Sci Adv. 2022 Dec 16;8(50):eabq2148. doi: 10.1126/sciadv.abq2148. Epub 2022 Dec 16.

Authors

Qingxun Guo¹, Liang Wang¹, Longbo Yang¹, Jiashun Duan¹, Hainan Du¹, Guoqi Ji¹, Nian Liu¹, Xue Zhao¹, Chao Chen¹, Ling Xu¹, Liang Gao^{1

2}, Jiajun Luo^{1

2}, Jiang Tang^{1

2}

Affiliations

¹ Wuhan National Laboratory for Optoelectronics (WNLO) and School of Optical and Electronic Information, Huazhong University of Science and Technology (HUST), 1037 Luoyu Road, Wuhan, Hubei 430074, P. R. China.
² Optics Valley Laboratory, 1037 Luoyu Road, Wuhan, P. R. China.

Abstract

Next-generation wide color gamut displays require the development of efficient and toxic-free light-emitting materials meeting the crucial Rec. 2020 standard. With the rapid progress of green and red perovskite light-emitting diodes (PeLEDs), blue PeLEDs remain a central challenge because of the undesirable color coordinates and poor spectra stability. Here, we report Cs₃CeBr_xI_6-x (x = 0 to 6) with the cryolite-like structure and stable and tunable color coordinates from (0.17, 0.02) to (0.15, 0.04). Further encouraged by the short exciton lifetime (26.1 ns) and high photoluminescence quantum yield (~76%), we construct Cs₃CeBr_xI_6-x-based rare-earth LEDs via thermal evaporation.

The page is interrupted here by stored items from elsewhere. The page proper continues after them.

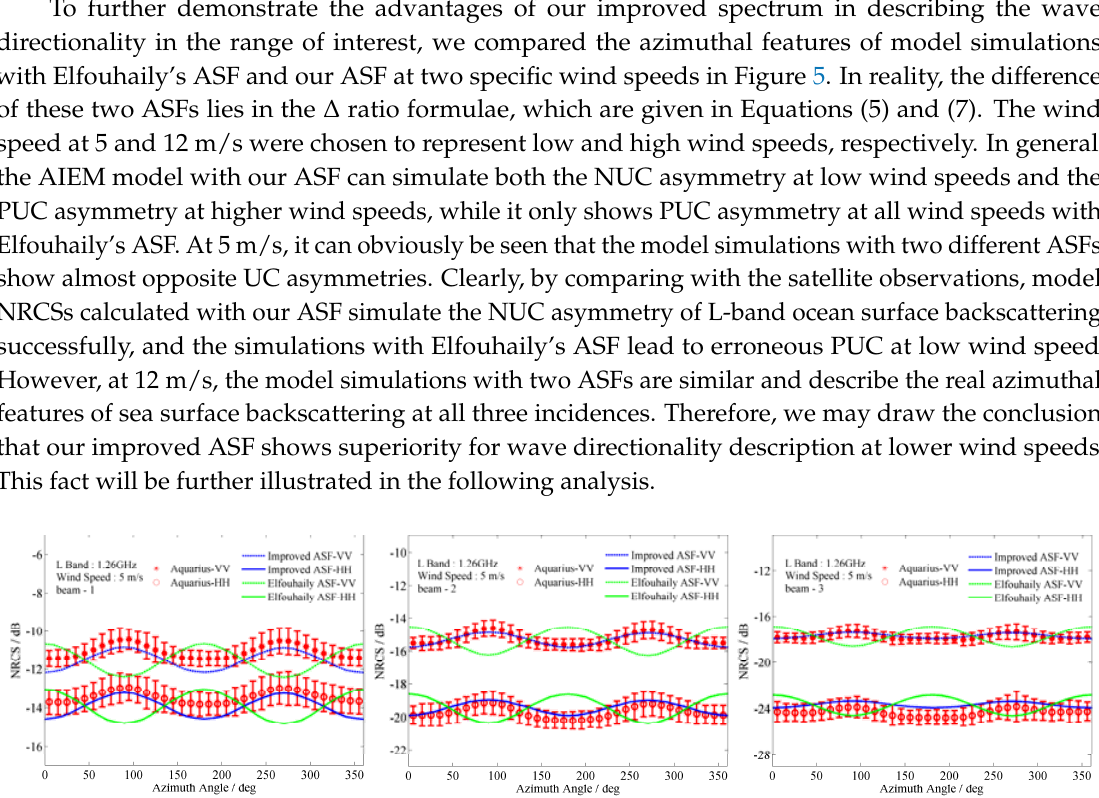
represent 1 SD ± of the matchup data. Blue dashed lines and solid lines are model simulations for VV and HH polarization, respectively.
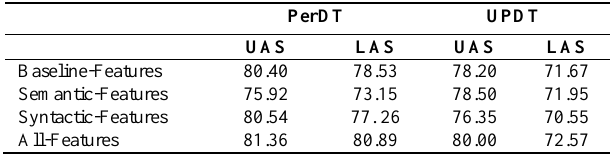
Table 3. Projective-First-Order.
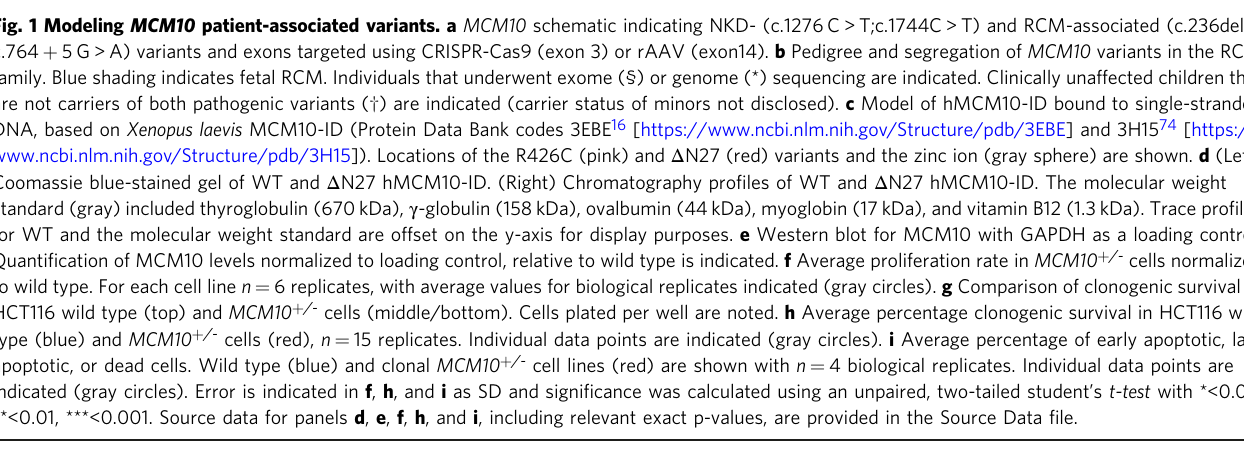
Fig. 1 Modeling MCM10 patient-associated variants. a MCM10 schematic indicating NKD- (c.1276C > T;c.1744C > T) and RCM-associated (c.236delG; c.764 + 5 G > A) variants and exons targeted using CRISPR-Cas9 (exon 3) or rAAV (exon14). b Pedigree and segregation of MCM10 variants in the RCM family. Blue shading indicates fetal RCM. Individuals that underwent exome (§) or genome (*) sequencing are indicated. Clinically unaffected children that are not carriers of both pathogenic variants ( † ) are indicated (carrier status of minors not disclosed). c Model of hMCM10-ID bound to single-stranded DNA, based on Xenopus laevis MCM10-ID (Protein Data Bank codes 3EBE 16 [https://www.ncbi.nlm.nih.gov/Structure/pdb/3EBE] and 3H15 74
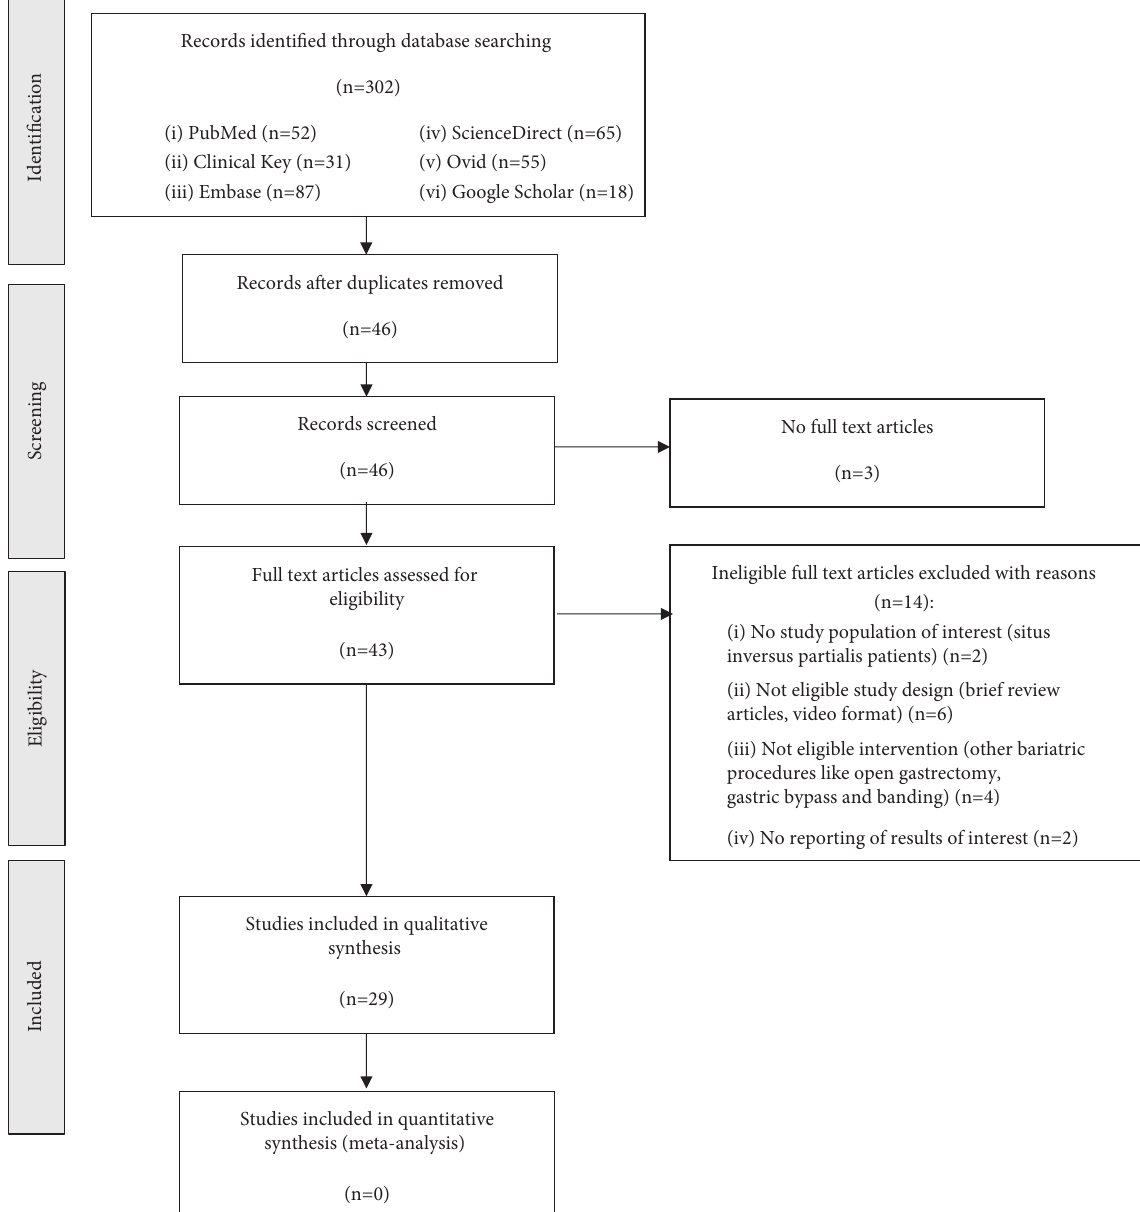
Figure 1: Flowchart showing search strategy and selection of retained articles for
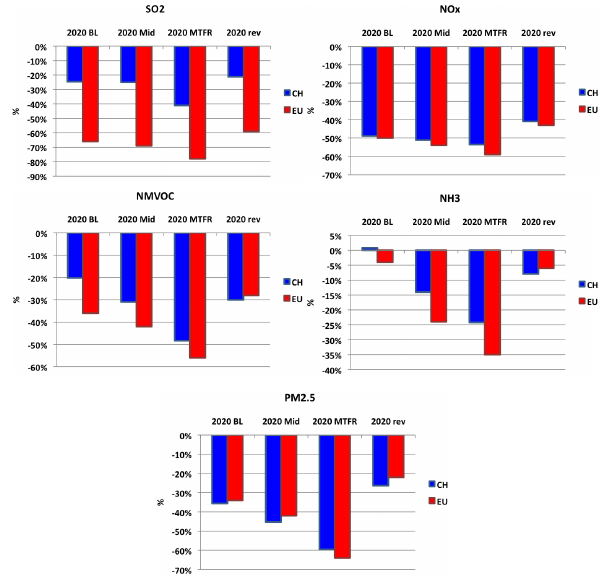
Figure 1. Relative changes (%) in annual emissions of SO 2 , NO x , NMVOC, NH 3 and PM 2 . 5 with respect to reference year (2005) for various scenarios in Switzerland (CH) and the European countries (EU) (for definition of scenarios see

A seed layer strategy is conducted to improve the device's performance. The optimal Cs₃CeI₆ device achieves a maximum external quantum efficiency of 3.5% and a luminance of 470 cd m^-2 with stable deep-blue color coordinates of (0.15, 0.04). Our work opens another avenue to achieving efficient and spectrally stable deep-blue LEDs.